Writing in an editorial in the June 3, 2003 issue of AIDS, the researchers challenge the assumption that poverty is a risk factor for non-adherence to anti-HIV regimens and cite the issue of stigmatization.
“Without clear evidence that people in resource poor countries are less likely to adhere to HIV medication regimens than those in wealthy countries, it is difficult to argue for a delivery system that may compromise confidentiality and risk stigmatization,” said co-author, Cheryl Liechty, MD, clinical fellow in UCSF’s Division of Infectious Diseases.
The editorial references two recent South African studies that found treatment adherence among impoverished participants—in the absence of a formal adherence—ranged from 88 to 95 percent. This range compares to a 70 percent adherence rate measured in studies of HIV-infected individuals in wealthy countries.
“There is an assumption that all poverty acts the same. In this country, extreme poverty is often associated with issues of homelessness, mental illness and substance abuse. In resource poor countries, poverty is distributed relatively uniformly and is not linked to those issues that complicate adherence here,” said editorial’s co-author, David Bangsberg, MD, MPH, director of UCSF’s Epidemiology and Prevention Interventions Center at San Francisco General Hospital Medical Center.

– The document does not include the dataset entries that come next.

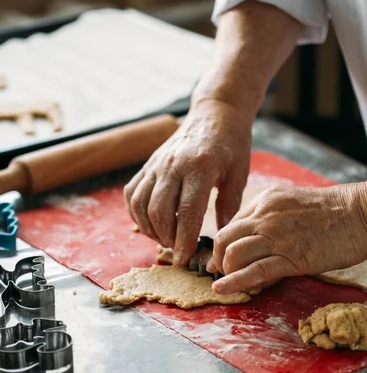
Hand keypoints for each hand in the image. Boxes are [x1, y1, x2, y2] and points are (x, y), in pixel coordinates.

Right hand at [124, 99, 251, 264]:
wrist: (215, 113)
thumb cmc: (232, 144)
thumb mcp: (239, 174)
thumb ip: (230, 206)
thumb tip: (222, 237)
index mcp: (200, 167)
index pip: (187, 211)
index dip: (184, 239)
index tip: (185, 258)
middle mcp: (173, 165)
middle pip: (159, 211)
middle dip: (167, 238)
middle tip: (178, 250)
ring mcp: (157, 164)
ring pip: (141, 204)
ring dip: (150, 228)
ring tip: (165, 239)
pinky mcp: (148, 164)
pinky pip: (132, 193)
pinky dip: (136, 214)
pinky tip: (150, 224)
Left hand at [208, 184, 366, 293]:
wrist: (360, 213)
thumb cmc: (332, 210)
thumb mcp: (292, 202)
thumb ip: (270, 216)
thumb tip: (253, 238)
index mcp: (266, 201)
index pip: (232, 223)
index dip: (222, 244)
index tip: (219, 257)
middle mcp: (265, 216)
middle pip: (224, 238)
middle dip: (218, 258)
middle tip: (220, 271)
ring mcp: (276, 237)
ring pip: (234, 254)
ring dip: (226, 271)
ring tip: (228, 281)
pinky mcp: (291, 258)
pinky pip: (254, 271)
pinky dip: (234, 282)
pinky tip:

Bangsberg’s center has pioneered the delivery of HIV medications to San Francisco’s HIV-positive homeless population.
The editorial notes that DOT for tuberculosis therapy became a public health imperative to prevent emergence of drug resistance strains of TB and that the possibility of creating drug resistant strains of HIV is cited as a rationale for DOT for HIV.
“Data regarding adherence and resistance do not support this view. Low rates of adherence are less likely to create drug resistant HIV than high rates of adherence by patients who are unable to completely suppress viral replication. If DOT increased adherence, it could actually function to move patients into a window where resistant virus is selected. While DOT might improve clinical outcomes if it improves adherence, the failure to prevent drug resistance lessens the public health imperative to attempt to ensure adherence ” said Bangsberg.
The possibility that DOT could reduce virus levels in infected individuals and thus make them less able to transmit HIV is also addressed by the editorial. The authors observe that there is no evidence yet that DOT is superior to self-administered therapy for reducing transmission through treatment, and if it were proved to be so, that the discussion of HIV DOT should not be limited to resource poor countries.
The work of the researchers is supported by The Doris Duke Charitable Foundation and the National Institute of Mental Health. The Epidemiology and Prevention Interventions Center is a component of UCSF’s AIDS Research Institute.